» THE TASK
Please restate the data below word for word, omitting all images.
================================
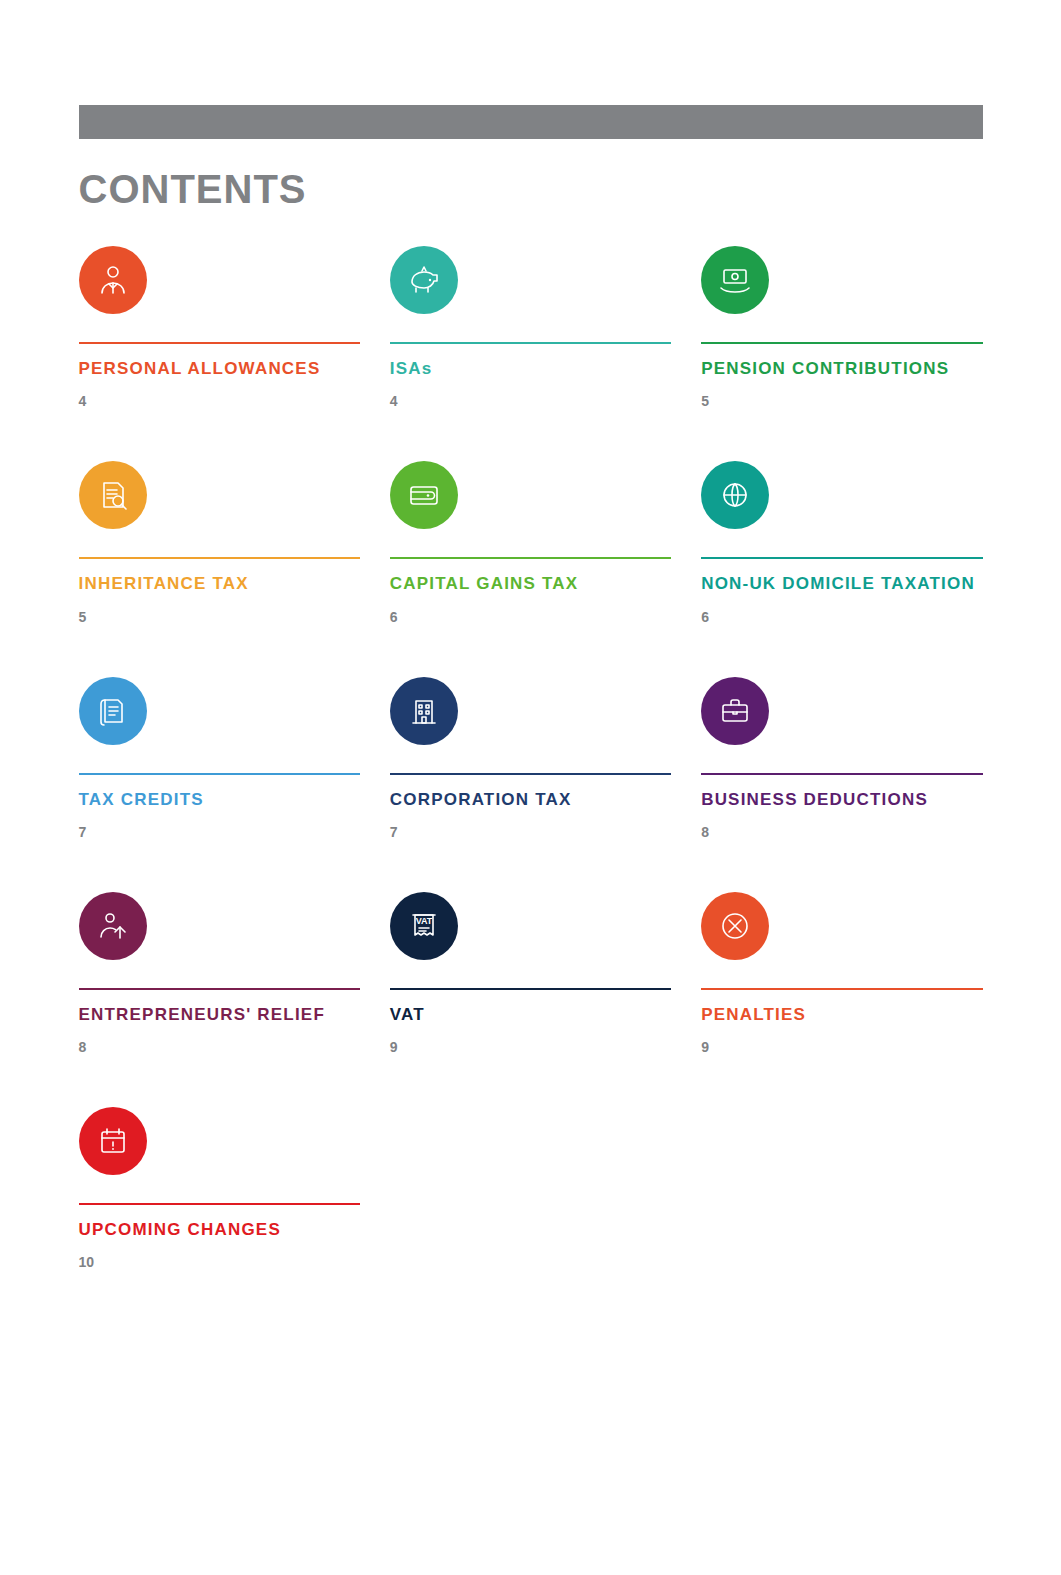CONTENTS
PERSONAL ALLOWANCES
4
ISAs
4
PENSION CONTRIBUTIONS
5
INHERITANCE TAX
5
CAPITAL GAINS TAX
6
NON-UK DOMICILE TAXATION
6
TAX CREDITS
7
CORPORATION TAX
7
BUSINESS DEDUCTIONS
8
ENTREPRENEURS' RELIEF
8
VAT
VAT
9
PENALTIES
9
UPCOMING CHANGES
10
================================
» RESULT FOR THIS EXERCISE
CONTENTS
PERSONAL ALLOWANCES
4
ISAs
4
PENSION CONTRIBUTIONS
5
INHERITANCE TAX
5
CAPITAL GAINS TAX
6
NON-UK DOMICILE TAXATION
6
TAX CREDITS
7
CORPORATION TAX
7
BUSINESS DEDUCTIONS
8
ENTREPRENEURS' RELIEF
8
VAT
VAT
9
PENALTIES
9
UPCOMING CHANGES
10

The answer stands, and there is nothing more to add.